[AVAILABLE DATA — start]

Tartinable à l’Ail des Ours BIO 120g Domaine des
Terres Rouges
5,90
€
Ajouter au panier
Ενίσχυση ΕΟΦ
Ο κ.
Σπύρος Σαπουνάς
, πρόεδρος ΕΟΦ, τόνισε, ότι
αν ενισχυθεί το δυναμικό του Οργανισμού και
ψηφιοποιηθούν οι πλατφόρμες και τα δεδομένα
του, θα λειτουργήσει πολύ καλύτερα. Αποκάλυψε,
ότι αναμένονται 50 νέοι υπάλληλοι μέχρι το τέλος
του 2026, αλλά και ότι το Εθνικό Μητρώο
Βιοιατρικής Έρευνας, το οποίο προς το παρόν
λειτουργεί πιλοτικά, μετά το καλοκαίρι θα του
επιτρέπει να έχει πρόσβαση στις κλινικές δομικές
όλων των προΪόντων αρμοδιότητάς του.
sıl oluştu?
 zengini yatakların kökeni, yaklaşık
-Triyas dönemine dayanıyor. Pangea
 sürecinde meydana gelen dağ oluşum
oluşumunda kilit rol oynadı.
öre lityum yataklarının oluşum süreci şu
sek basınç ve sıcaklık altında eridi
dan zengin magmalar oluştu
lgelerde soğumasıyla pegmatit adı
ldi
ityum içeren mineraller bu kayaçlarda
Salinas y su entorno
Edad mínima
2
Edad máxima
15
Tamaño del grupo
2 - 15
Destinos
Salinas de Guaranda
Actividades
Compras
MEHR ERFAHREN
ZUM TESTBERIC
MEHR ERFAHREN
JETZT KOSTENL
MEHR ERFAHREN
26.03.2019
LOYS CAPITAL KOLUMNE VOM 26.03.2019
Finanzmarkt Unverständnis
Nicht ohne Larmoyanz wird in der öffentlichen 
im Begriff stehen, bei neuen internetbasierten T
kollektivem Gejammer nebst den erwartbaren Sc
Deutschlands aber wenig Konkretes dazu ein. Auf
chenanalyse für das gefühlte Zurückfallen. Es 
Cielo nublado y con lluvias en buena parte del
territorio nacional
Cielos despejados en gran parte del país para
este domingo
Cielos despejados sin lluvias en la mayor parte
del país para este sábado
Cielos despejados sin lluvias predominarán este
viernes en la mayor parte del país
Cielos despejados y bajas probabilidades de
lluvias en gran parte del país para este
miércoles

[AVAILABLE DATA — finish]

**PROBLEM STATEMENT:**
Select each line of the material above that contains the word "parte".

**TASK RESPONSE:**
Cielo nublado y con lluvias en buena parte del
Cielos despejados en gran parte del país para
Cielos despejados sin lluvias en la mayor parte
viernes en la mayor parte del país
lluvias en gran parte del país para este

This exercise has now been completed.